Doctors can deliver the medication effectively if they are aware of how a patient’s DNA cells react to a specific medicament. They can develop efficient plans to treat a patient’s ailment thanks to the beneficial insights into the genetic structure.
Recognizing risks associated with the patient:
Data scientists can develop machine learning algorithms that incorporate factors like socioeconomic status, test results, and other personal data to produce results of a person’s health status. A scientist can resolve the issue of predicting stroke patterns using support vector machines. One of the key applications of data science in healthcare calls for a thorough examination of exploratory data as well as the usage of algorithms.

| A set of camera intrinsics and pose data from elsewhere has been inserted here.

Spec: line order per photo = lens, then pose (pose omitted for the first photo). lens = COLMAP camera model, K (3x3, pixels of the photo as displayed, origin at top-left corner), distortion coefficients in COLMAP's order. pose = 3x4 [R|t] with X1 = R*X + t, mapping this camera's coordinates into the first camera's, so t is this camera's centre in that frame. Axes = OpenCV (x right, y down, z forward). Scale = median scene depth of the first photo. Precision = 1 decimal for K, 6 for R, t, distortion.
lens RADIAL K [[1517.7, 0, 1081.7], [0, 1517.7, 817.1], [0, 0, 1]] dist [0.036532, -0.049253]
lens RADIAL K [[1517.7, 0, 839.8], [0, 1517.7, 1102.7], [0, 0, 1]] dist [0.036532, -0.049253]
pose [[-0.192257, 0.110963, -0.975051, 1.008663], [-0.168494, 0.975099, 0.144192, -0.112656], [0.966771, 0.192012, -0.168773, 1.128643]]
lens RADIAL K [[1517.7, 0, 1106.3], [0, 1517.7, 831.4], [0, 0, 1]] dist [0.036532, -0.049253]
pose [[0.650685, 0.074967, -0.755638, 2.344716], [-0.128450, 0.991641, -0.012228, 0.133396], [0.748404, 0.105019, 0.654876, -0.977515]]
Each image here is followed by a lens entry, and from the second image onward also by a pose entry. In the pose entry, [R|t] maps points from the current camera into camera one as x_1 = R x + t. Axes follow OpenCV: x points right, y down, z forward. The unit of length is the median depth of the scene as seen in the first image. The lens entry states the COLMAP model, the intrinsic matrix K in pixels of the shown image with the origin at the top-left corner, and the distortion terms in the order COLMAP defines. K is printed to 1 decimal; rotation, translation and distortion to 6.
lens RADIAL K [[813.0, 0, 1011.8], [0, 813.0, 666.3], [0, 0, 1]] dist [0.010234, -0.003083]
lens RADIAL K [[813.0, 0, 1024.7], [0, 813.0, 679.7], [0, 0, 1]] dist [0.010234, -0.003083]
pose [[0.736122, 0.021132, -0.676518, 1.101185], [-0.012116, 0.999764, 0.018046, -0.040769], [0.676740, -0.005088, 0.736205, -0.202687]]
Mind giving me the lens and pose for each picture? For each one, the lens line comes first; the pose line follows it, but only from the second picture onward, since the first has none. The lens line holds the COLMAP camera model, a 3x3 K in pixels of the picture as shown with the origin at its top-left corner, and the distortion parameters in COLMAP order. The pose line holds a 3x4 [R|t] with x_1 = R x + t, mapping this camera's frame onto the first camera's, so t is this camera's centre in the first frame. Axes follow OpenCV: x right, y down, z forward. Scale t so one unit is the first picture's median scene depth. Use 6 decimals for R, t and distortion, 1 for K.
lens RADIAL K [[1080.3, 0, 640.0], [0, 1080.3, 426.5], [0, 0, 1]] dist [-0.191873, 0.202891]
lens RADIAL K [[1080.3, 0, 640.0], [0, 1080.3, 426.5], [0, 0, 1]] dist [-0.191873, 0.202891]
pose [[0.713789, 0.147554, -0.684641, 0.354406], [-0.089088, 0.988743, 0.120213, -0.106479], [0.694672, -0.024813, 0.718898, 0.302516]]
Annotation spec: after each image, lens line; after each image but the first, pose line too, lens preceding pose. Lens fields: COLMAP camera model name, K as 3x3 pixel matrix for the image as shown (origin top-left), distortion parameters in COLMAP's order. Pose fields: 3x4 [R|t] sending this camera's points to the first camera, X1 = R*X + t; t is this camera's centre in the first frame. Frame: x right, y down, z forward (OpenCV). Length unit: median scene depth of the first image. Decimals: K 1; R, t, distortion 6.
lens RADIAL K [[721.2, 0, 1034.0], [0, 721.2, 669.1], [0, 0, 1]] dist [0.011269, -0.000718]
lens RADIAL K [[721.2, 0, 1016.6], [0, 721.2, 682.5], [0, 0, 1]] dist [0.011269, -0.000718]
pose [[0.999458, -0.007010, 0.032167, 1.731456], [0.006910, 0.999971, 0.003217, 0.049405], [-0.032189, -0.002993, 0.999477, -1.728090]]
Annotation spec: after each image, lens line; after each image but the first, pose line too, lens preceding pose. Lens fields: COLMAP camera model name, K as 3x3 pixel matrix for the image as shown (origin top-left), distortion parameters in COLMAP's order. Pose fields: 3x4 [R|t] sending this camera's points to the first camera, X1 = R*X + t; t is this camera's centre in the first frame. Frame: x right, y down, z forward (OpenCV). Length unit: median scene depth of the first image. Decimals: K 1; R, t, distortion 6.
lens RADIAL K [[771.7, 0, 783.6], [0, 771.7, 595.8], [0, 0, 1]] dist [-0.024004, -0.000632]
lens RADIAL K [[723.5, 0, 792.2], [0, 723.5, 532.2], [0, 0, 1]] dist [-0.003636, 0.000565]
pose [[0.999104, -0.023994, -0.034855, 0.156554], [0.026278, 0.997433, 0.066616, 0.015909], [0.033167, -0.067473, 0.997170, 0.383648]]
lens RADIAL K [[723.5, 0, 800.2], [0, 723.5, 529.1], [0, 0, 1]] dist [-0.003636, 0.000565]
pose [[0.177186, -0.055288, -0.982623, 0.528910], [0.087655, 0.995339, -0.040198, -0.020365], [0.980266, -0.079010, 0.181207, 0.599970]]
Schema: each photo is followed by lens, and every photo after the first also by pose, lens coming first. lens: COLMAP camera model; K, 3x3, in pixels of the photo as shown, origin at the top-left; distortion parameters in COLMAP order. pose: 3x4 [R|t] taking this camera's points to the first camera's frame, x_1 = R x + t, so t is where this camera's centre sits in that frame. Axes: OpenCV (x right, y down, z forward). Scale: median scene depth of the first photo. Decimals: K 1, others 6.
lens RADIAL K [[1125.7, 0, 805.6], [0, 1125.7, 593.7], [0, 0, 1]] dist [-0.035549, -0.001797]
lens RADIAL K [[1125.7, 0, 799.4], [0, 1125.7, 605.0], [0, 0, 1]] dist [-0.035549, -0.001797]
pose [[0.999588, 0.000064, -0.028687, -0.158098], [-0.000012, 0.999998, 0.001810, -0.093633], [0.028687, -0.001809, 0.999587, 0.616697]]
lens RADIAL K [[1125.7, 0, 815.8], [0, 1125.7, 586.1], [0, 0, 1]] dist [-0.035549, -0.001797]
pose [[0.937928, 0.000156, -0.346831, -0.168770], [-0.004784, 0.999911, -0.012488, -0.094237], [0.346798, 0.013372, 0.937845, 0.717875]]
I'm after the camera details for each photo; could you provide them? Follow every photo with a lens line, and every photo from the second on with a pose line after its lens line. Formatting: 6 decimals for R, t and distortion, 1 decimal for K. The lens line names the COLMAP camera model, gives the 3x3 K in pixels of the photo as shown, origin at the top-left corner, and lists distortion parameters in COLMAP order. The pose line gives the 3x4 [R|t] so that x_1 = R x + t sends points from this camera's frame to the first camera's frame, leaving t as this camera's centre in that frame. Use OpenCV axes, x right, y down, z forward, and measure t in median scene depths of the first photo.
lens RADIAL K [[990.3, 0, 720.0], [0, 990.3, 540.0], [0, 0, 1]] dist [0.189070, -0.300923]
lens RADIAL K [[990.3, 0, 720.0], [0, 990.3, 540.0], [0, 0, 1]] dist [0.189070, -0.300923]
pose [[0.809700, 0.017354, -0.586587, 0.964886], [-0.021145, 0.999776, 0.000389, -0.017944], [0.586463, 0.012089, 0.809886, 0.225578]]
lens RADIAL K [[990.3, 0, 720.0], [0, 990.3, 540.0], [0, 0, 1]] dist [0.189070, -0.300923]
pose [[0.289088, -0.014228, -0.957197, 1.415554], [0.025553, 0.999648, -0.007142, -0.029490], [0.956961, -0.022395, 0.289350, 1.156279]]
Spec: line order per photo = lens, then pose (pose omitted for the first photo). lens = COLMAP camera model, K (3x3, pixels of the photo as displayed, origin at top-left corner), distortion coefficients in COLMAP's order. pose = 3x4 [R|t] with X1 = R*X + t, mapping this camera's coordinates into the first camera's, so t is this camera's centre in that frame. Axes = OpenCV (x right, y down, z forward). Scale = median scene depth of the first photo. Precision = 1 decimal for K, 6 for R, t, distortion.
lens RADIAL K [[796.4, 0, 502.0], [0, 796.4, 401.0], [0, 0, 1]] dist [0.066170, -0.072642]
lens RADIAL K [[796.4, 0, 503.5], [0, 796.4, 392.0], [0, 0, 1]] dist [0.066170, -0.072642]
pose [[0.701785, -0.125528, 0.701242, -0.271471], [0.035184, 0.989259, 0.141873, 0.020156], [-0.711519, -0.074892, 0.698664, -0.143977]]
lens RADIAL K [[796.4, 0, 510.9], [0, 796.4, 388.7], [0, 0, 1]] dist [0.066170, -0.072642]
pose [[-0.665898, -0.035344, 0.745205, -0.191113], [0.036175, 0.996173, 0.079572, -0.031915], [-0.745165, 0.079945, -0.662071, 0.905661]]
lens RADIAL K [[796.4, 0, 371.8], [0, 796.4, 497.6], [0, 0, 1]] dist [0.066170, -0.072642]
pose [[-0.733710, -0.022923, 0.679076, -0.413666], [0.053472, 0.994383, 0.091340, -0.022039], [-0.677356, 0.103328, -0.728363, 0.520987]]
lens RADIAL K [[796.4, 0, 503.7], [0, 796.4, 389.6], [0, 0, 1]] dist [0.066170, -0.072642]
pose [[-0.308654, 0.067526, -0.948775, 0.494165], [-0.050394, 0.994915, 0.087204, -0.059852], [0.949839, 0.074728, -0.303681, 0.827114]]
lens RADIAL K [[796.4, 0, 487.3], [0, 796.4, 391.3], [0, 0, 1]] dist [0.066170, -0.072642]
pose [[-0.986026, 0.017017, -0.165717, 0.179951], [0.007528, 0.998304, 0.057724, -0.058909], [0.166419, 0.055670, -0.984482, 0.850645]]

Data science in healthcare has several advantages, some of which are given below:
• Less treatment failure thanks to precise predictions and recommendations: This is perhaps the most crucial application of data science in healthcare. When the data scientists gather a sizable amount of information about the patient’s medical history, the stored information can be used to recognise illness symptoms and make a precise diagnosis. Mortality rates have significantly decreased since treatment options may now be tailored and care is given with better knowledge.
• Creates a specific skill set: Accurate diagnosis-making abilities must be developed in order to deliver high-quality care. By using predictive analytics, one may identify which patients are more at danger and figure out how to act quickly to stop significant harm. Data science can be a solution for the enormous amount of data that needs to be managed with competence to prevent administrative errors.
• Reduces healthcare costs: Medical data scientists can utilise Electronic Health Records (EHRs) to discover patients’ health patterns and avoid needless hospitalisation or treatment, which lowers costs.
Future of Data Science in Healthcare:
Fundamentally, there are four things that are causing the healthcare sector to advance quickly:
• Technological progress
• Digitalization
• The need to shorten the length and expense of therapy
• The need to manage a big population
To get the intended result, data science has already begun tackling all of these. Since data science is already benefiting society, its use in the future will undoubtedly prove to be even more helpful. It will raise the bar for the healthcare sector. Patients will benefit from more individualised care and excellent therapies, while doctors will receive a lot of support.
To sum up, data science applications in the healthcare sector have the potential to improve the overall healthcare system.